> Text section
*** Begin section ***

Not all of them unless I want to clean up my phone, I have once.


----------



## MJJEAN (Jun 26, 2015)

I clean my email inbox daily to more easily find email I actually need.

I delete texts that are from people I don't speak to often or that I no longer speak to at all, but that's about it.
Unless sanitizing her phone is her normal behavior, I'd be suspicious, too.


----------



## Jayg14 (May 23, 2011)

MrsHolland said:


> What other women do is irrelevant, we are not clones of each other.


Past experiences are something to consider. Those who ignore history...


----------



## Remee81 (May 24, 2017)

*** End section ***

> Extracted records

*** Begin section ***

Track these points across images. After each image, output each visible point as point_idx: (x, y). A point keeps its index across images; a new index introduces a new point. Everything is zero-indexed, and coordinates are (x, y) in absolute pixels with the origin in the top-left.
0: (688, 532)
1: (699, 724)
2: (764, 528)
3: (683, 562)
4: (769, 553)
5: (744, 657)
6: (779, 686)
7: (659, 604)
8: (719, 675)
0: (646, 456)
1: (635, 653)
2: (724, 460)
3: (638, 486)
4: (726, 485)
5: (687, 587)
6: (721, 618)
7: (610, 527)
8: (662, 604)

*** End section ***
*** Begin section ***

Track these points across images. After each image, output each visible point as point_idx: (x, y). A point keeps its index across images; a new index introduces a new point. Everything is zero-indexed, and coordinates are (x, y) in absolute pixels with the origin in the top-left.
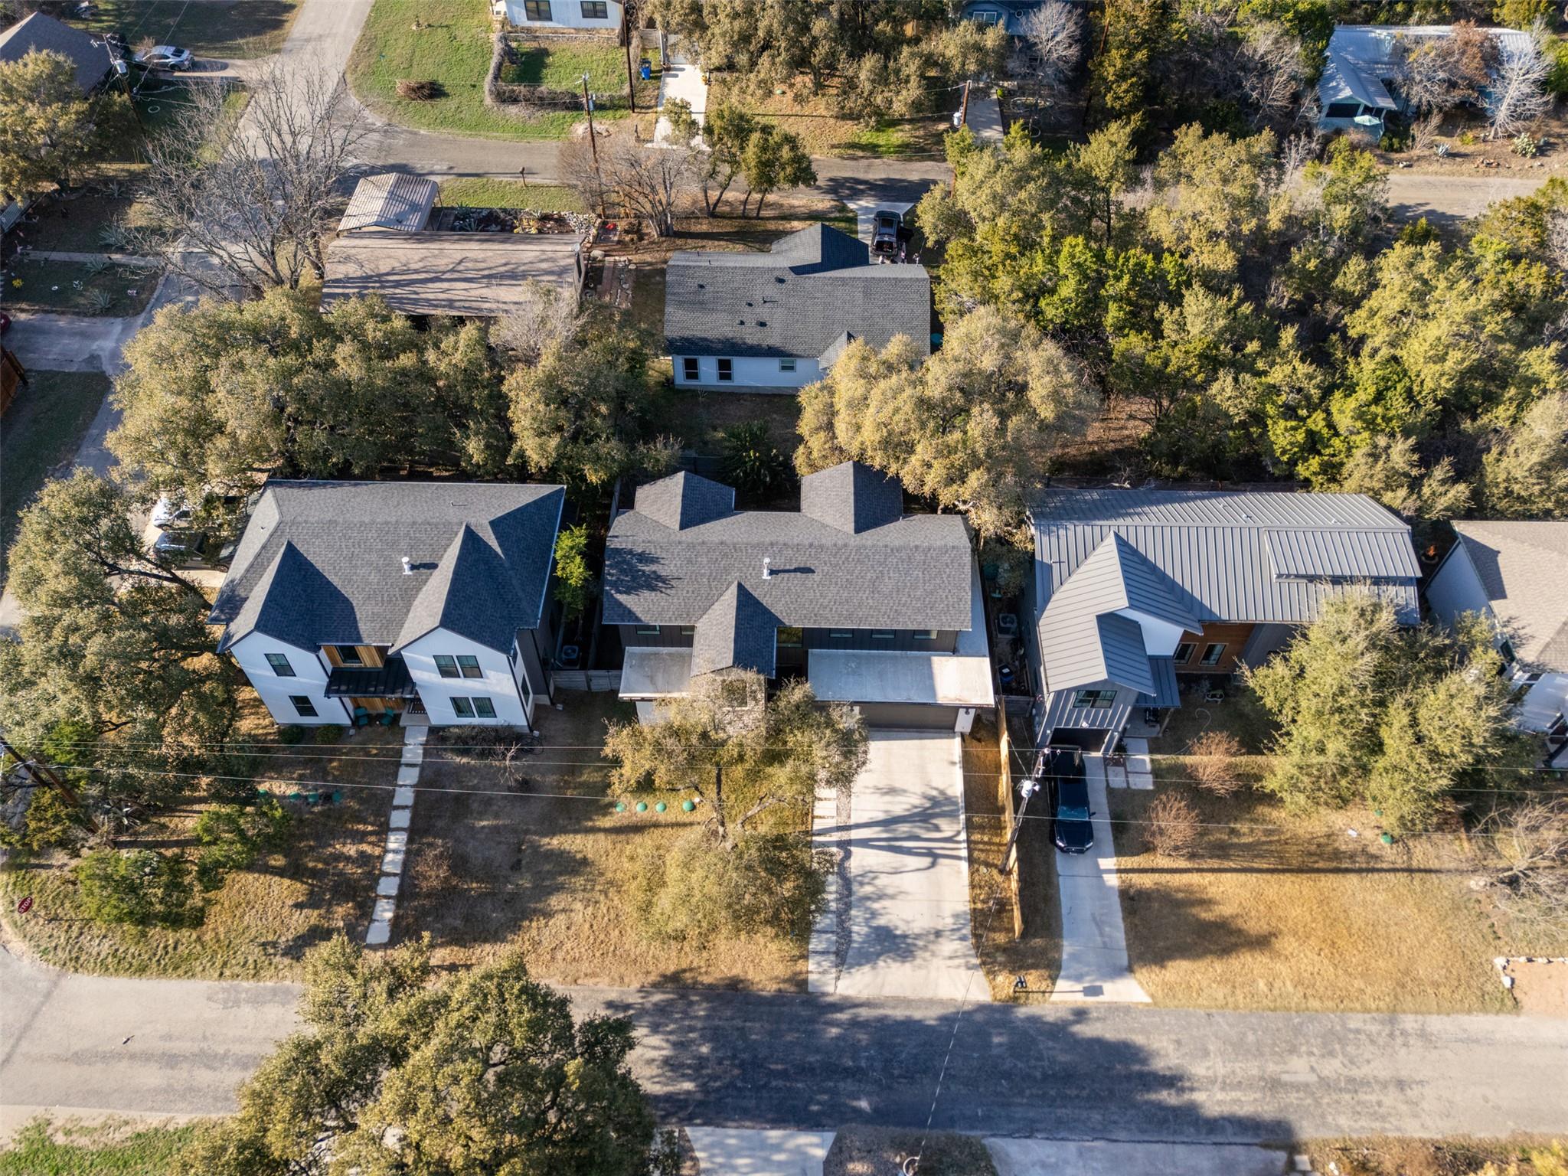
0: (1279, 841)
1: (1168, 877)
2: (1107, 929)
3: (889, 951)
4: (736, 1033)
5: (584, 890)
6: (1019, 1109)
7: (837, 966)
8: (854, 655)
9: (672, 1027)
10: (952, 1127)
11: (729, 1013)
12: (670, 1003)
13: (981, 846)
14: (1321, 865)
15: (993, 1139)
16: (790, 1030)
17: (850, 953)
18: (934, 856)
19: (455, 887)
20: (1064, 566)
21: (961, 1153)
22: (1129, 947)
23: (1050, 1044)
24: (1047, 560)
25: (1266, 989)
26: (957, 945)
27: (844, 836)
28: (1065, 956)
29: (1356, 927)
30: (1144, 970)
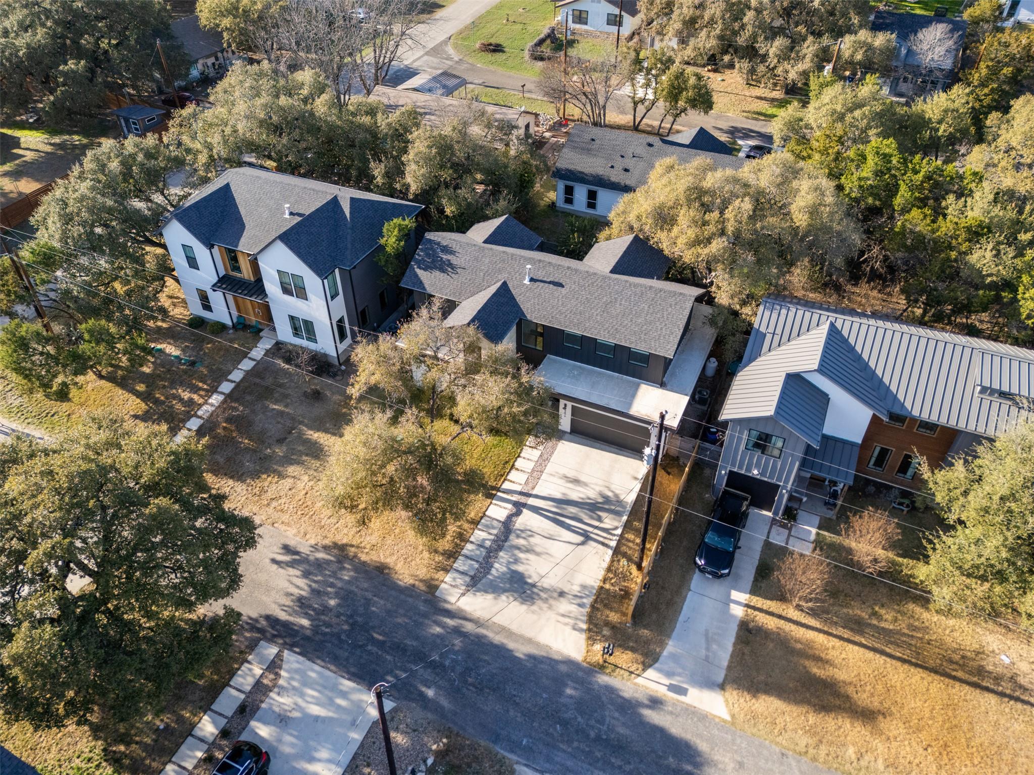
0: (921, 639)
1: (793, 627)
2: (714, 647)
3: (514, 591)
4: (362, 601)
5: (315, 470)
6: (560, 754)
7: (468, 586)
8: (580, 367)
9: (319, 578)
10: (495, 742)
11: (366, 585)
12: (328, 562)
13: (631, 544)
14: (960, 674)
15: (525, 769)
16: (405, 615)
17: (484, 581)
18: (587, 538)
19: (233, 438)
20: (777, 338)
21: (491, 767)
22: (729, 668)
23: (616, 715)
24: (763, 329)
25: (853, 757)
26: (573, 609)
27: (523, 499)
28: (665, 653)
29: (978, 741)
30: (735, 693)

*** End section ***
*** Begin section ***

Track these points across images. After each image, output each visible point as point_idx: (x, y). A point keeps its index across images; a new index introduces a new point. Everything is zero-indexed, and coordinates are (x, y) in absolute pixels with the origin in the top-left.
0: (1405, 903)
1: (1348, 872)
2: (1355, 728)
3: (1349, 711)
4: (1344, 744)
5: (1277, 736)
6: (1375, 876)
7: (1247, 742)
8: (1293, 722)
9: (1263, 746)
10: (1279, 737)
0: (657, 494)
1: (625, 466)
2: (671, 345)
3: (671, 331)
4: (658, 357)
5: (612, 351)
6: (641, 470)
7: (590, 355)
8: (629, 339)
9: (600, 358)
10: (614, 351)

*** End section ***

> Work order A
Repeat a portion of the forum thread about deleting texts word for word, starting at "## MJJEAN (Jun" and ending at "(May 23, 2011)".
> Work order B
Using the forum thread about deleting texts, say whether each statement agrees with it, answering yes or no and quoting the deciding words: (i) MJJEAN cleans out the email inbox every day. (ii) MJJEAN deletes every text message received. (iii) Jayg14 says past experiences are worth considering.
> Work order C
Continue the forum thread about deleting texts from the point where it stops.

> Exercise answer A
## MJJEAN (Jun 26, 2015)

I clean my email inbox daily to more easily find email I actually need.

I delete texts that are from people I don't speak to often or that I no longer speak to at all, but that's about it.
Unless sanitizing her phone is her normal behavior, I'd be suspicious, too.


----------



## Jayg14 (May 23, 2011)

> Exercise answer B
(i) Yes: "I clean my email inbox daily to more easily find email I actually need."
(ii) No: "I delete texts that are from people I don't speak to often or that I no longer speak to at all, but that's about it."
(iii) Yes: "Past experiences are something to consider."

> Exercise answer C
Also, I do want to say this alone should not have him panicking. It may be a red flag but could be harmless. DH was doing this for like three days and I looked at him and was like WTF are u doing that for (he was unfaithful once a few years ago, so like I said red flag), and he showed me that he had taken up almost all the room on his phone and the texts did actually take up a bit of room. I laughed, took his phone, cleaned it up, and now he only does it once in a while but shows me his phone before. And yes before anyone asks, I matched them up with the logs and they matched. So he should talk to her and look into it more before jumping to conclusions. Don't ignore it though.


Sent from my iPhone using Tapatalk


----------



## Jayg14 (May 23, 2011)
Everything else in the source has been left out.